Comment trouver le juste prix, et d'ailleurs existe t il ? la course au prix le plus bas a t elle une fin ? A ces questions une émission a tenté de trouver des réponses, c'était sur France Inter, et vous pouvez l'écouter grâce au Podcast sur leur Site web et comme pour leur venir en écho, l'émission Capital M6 menait une enquête sur les plats cuisinés à prix cassés. Avec pour cette dernière un vrai paradoxe, alors que les prix des matières sont à la hausse les prix des plats préparés n’ont jamais été aussi bas. Là encore, de nombreuses questions sur ce qui ce cache derrière les prix cassés. Il y a de nombreuses passerelles entre les acheteurs/consommateurs que nous sommes tous les jours et les acheteurs professionnels dans les entreprises. Et les 2 émissions étaient passionnantes à suivre de ce point de vue. Nous avons perdu nos repères, et il est vraiment difficile de s’y retrouver, le gratuit a désormais une valeur, et le prix cher n’est plus synonyme de qualité.
Le « low cost » existe aussi dans les assiettes, et nous avions l’exemple, dans l'émission d'M6, d’une fabrication de crêpes (d’ailleurs très peu d’entreprises assument le bas coût et beaucoup ont refusé la caméra…), avec d’un coté une crêpe fabriquée « comme à la maison » avec œuf, gruyère râpé, crème, jambon supérieur etc… et une crêpe « bas coût » avec des produits de moindre qualité (un jambon 40 ou 50 % moins cher que l’autre, moins de produit (la crème a disparue) et des dosages différents (une crêpe plus épaisse donc moins de produit à l’intérieur…). Le résultat une crêpe a 0,4 € pour la première contre 0,15 € pour la dernière. J’avais déjà abordé le sujet dans le papier "Acheter… un prix", et il vrai qu’apprendre à lire une étiquette serait déjà un grand pas.

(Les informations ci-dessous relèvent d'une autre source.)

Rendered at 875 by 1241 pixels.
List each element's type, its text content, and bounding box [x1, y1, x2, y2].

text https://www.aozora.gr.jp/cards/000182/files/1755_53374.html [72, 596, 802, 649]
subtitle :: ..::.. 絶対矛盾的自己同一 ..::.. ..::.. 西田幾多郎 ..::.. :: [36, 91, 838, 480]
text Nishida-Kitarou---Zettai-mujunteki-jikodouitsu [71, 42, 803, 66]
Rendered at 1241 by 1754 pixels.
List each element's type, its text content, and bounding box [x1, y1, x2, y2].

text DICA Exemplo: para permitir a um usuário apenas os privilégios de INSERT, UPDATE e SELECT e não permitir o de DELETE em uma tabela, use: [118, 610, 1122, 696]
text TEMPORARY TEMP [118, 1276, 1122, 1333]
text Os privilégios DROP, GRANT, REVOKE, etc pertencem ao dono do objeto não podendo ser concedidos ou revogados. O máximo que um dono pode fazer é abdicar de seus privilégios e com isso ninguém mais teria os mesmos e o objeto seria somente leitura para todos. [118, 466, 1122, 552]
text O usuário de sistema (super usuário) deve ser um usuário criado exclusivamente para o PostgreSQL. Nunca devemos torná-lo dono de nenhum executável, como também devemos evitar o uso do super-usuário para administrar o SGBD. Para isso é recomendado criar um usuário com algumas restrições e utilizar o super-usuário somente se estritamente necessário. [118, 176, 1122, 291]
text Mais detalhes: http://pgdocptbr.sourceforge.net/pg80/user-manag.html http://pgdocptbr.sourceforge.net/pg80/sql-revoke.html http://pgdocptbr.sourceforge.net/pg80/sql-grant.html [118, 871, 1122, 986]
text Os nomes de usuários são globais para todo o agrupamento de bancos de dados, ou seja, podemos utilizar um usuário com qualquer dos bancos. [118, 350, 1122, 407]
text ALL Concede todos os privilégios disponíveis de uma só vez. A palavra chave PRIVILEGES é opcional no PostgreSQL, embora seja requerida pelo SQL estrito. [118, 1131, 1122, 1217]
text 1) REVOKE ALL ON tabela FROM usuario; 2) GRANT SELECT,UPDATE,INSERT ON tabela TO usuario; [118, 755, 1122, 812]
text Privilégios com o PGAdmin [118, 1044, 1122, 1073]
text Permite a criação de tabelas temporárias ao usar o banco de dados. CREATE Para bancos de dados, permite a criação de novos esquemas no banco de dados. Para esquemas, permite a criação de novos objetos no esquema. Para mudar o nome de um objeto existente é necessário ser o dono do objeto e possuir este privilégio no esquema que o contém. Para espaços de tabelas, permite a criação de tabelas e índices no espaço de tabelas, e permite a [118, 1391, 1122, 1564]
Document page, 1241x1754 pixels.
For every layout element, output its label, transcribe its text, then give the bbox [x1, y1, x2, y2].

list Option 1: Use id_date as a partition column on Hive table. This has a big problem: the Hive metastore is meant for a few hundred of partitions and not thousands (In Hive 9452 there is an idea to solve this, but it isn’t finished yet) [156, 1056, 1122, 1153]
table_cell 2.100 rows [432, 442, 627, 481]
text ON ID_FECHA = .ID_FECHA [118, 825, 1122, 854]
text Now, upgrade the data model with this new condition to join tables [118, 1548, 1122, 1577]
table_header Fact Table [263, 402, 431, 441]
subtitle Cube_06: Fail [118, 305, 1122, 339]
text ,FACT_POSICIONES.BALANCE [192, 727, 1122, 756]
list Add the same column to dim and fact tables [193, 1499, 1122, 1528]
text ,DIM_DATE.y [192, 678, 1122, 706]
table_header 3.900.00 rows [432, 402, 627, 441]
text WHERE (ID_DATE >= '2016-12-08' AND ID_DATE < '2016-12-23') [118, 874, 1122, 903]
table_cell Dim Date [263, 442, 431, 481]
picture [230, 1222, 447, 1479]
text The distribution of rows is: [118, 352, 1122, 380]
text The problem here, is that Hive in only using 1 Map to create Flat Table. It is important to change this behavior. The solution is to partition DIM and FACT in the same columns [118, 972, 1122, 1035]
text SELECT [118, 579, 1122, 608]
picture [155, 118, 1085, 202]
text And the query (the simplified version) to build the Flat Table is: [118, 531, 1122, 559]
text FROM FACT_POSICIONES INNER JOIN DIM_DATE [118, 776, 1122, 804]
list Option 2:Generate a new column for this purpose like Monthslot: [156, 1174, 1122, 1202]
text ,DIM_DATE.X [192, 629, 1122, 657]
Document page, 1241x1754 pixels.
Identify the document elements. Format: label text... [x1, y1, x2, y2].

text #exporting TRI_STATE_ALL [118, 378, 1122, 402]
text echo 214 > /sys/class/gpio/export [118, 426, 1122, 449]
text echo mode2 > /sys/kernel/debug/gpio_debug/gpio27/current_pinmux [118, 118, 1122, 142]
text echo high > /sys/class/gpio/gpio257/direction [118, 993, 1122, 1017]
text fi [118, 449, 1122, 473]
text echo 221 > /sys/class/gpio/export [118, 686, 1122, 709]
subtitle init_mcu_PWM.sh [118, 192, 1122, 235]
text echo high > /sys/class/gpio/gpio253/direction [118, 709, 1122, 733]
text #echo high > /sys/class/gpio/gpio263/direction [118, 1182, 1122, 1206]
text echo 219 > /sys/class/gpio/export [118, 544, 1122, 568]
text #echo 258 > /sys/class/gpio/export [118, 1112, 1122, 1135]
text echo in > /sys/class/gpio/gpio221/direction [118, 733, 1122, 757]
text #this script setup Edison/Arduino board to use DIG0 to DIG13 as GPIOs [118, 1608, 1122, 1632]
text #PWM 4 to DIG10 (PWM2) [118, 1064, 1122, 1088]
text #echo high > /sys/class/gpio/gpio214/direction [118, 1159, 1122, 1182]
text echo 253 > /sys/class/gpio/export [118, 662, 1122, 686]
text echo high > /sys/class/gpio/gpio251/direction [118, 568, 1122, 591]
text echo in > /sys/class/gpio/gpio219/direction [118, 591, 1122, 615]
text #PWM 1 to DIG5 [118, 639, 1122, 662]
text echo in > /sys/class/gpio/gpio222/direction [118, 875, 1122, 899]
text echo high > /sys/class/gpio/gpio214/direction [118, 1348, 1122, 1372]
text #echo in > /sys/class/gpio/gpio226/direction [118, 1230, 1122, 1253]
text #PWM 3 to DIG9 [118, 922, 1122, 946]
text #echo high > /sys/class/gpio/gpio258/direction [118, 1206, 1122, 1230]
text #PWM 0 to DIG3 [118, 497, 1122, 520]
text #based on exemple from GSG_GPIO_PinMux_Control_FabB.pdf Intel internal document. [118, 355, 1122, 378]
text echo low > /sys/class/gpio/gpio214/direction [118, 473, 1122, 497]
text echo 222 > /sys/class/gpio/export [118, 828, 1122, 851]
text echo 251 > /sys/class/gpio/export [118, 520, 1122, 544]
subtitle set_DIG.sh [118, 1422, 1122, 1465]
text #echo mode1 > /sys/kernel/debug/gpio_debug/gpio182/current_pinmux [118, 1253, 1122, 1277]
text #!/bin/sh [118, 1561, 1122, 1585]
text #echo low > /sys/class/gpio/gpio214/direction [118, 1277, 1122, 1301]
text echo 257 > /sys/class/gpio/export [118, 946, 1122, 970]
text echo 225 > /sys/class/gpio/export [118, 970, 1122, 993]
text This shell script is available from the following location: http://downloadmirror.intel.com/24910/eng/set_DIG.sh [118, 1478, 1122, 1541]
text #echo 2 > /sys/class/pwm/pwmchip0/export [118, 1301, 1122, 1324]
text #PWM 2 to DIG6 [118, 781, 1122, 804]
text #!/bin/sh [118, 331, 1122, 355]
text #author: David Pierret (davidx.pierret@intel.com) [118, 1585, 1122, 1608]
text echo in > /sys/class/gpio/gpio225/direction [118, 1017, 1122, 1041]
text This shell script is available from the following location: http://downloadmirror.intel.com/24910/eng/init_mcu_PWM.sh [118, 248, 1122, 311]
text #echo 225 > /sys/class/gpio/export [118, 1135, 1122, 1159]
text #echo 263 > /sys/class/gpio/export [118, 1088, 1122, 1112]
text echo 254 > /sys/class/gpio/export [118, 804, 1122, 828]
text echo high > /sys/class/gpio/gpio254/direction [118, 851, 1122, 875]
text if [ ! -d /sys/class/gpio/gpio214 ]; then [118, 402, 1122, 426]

Exiger un prix avant tout est risqué, et les plats cuisinés sont un bon exemple d’une externalisation (les repas) contrôlées par les prix au détriment de la qualité, même si d’un point de vue d’hygiène, tous ces produits sont irréprochables. J’ai du mal à comprendre la logique d’exigence de prix en baisse permanente, nous faisons en permanence des arbitrages dans nos dépenses, et il est clair que plus les produits achetés ont de la valeur ajoutée (un plat préparé par exemple) et plus ils seront chers, il faut l'accepter.

Le juste prix c’est surement la logique du commerce équitable, sortir de la logique d’un prix de marché pour entrer dans une logique permettant au producteur de pouvoir vivre de son travail, l’exemple du café est le plus connu, les producteurs dans les filières équitables vendent leurs produits plus cher que dans les filières classiques, et peuvent vivre de leur travail.

Le juste prix n’est pas le prix de marché, on l’a compris, le marché spécule. Le juste prix ne sera pas forcement déterminé lors d’un appel d’offres si l’on se contente de solliciter un prix, mais il sera déterminé lorsque les décompositions de prix seront construites et comprises par l’acheteur sur la base des connaissances acquises lors d’une étude détaillée des processus de conception des produits et de leur fabrication, lors des visites fournisseurs notamment.

Le juste prix c’est également accepter que le fournisseur puisse faire un profit,et le développement du gratuit ou des lowcost est vraiment inquiétant de ce point de vue, car pour pouvoir maintenir un profit le fabricant réduit et/ou délocalise. Savez vous que la Chine a commencé à délocaliser pour maintenir sa compétitivité ?Pour vous un téléphone a t il une valeur que vous êtes prêt à payer ou seulement le gratuit donné par un opérateur ?et pourtant, il a été fabriqué par des vrais gens, avec de vrais matériaux.

Pour comprendre la logique du juste prix il faut savoir ce que l’on attend de ses achats. L’éco-efficacité est une logique à développer, l’éco sera économique mais aussi écologique. Le coût total fait partie entièrement de la démarche. L’expertise dans vos achats clés sera à développer. Mettre vos fournisseurs en concurrence est un aiguillon qui permet de toujours garder un oeil sur le monde extérieur. Comme j’ai déjà pu le dire, acheter est à la portée de tous, mais bien acheter est un métier. L’acheteur n’est pas un coût pour l’entreprise mais une véritable valeur ajoutée.